- **ACTION ITEM A**
Decide whether each statement below agrees with the text on job interviews. Answer yes or no for each, and quote the exact words from the text that settle it.
(i) The text calls asking people how they feel about working at the company a bread and butter question.
(ii) The text holds that in most cases the interviewer is doing the candidate a favor.
(iii) The text advises against speaking publicly against a company.

--- STUDY TEXT ---

To be honest, I'd be shocked if someone told me that they didn't ask every
person they meet with during an interview how they felt about working there.
It's a bread and butter question.  Plus, if you're good at reading
non-verbal responses, you know that it doesn't matter what the person says,
it's how they say it.  

These are my standard interview questions:

1. What are the policies for employee motivation?
2. Do you enjoy working for this company?  
3. What's the best/worst thing about this company?
4. How do you improve employee skills via training?
5. When was the last time you took a 5, or more, day vacation?
6. What can your company offer me that another one can't?

Any response to one of these questions that starts with a blank stare, a
5-second "Ummmm..." or a long, uncomfortable pause is a red flag.

One thing that amazes me is how people go into an interview as if the
interviewer is doing them a favor by speaking to them.  In most cases, it's
the other way around.  It's your job to determine if that company is best
for you - it's their job to ensure you're best for them.

I'll also reinforce the avoidance of publicly speaking against a company.
Nothing good can come of it.  Private message to interested parties is the
way to go.

--- DATA FOR REVIEW ---

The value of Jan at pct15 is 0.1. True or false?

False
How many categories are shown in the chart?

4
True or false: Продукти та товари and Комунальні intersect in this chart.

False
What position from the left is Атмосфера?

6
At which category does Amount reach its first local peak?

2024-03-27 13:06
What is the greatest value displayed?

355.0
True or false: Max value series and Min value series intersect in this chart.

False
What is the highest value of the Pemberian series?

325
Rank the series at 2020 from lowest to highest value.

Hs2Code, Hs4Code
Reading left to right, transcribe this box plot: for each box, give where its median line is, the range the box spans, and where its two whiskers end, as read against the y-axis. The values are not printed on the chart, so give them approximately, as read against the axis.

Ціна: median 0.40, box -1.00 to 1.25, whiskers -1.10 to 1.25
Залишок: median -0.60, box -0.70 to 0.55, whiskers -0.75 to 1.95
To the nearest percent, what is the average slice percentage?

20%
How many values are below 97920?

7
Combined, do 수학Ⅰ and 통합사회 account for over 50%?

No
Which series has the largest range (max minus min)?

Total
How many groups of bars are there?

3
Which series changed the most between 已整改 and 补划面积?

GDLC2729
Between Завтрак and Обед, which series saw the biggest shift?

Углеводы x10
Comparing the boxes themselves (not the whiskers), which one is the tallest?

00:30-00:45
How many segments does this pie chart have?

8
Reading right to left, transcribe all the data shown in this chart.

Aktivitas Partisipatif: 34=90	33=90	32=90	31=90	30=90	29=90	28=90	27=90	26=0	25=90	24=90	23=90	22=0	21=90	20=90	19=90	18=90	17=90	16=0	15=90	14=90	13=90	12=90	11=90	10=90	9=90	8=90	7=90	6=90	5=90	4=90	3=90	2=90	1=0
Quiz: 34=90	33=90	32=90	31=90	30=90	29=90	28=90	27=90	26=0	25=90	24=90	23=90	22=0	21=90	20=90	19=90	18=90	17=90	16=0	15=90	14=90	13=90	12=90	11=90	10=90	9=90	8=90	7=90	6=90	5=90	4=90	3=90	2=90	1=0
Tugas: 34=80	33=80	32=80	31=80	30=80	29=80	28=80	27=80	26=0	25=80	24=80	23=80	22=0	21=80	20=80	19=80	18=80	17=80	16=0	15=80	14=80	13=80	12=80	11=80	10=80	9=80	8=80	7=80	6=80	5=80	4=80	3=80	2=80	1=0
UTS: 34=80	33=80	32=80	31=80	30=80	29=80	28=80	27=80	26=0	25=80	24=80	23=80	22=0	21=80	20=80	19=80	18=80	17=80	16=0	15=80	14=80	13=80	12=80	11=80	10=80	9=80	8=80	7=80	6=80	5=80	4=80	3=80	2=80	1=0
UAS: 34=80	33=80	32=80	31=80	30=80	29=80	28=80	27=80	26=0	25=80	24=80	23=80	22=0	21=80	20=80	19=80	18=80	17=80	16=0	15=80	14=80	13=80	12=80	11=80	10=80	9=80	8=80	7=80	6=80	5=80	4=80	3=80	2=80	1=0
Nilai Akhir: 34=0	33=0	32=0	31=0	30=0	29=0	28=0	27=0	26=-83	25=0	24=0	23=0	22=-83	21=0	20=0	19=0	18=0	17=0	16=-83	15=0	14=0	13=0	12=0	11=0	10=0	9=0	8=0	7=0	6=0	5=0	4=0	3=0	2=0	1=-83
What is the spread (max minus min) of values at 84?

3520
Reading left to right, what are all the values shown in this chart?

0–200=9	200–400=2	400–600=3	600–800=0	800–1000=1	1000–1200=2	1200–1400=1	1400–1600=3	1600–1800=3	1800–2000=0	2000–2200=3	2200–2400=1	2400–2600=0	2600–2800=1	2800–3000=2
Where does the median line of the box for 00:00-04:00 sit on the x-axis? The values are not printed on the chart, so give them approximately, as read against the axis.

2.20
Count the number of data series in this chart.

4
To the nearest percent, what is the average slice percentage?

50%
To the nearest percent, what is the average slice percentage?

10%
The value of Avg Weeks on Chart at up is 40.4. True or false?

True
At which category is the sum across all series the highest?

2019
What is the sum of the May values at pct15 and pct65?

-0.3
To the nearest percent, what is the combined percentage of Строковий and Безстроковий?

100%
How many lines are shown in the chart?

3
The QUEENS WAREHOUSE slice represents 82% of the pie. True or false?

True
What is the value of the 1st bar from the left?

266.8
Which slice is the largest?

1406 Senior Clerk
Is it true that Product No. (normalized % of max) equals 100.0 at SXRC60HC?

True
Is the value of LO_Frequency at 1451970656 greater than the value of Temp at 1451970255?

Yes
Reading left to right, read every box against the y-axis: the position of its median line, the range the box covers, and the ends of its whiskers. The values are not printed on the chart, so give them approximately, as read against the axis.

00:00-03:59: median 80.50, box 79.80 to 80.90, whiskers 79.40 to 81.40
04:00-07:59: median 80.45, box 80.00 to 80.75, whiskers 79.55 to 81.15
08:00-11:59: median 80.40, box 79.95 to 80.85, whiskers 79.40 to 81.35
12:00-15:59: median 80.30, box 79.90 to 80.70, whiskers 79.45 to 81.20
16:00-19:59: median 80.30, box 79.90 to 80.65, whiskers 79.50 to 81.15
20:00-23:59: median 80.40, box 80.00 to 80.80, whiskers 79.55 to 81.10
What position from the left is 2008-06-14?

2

---

- **ACTION ITEM B**
Rewrite the entries starting at the first entry and ending at the line containing "What is the highest", changing "series" to "data set" and leaving everything else the same.

- **RESPONSE BOX A**
(i) Yes: "It's a bread and butter question."
(ii) No: "In most cases, it's the other way around."
(iii) Yes: "I'll also reinforce the avoidance of publicly speaking against a company."

- **RESPONSE BOX B**
The value of Jan at pct15 is 0.1. True or false?

False
How many categories are shown in the chart?

4
True or false: Продукти та товари and Комунальні intersect in this chart.

False
What position from the left is Атмосфера?

6
At which category does Amount reach its first local peak?

2024-03-27 13:06
What is the greatest value displayed?

355.0
True or false: Max value data set and Min value data set intersect in this chart.

False
What is the highest value of the Pemberian data set?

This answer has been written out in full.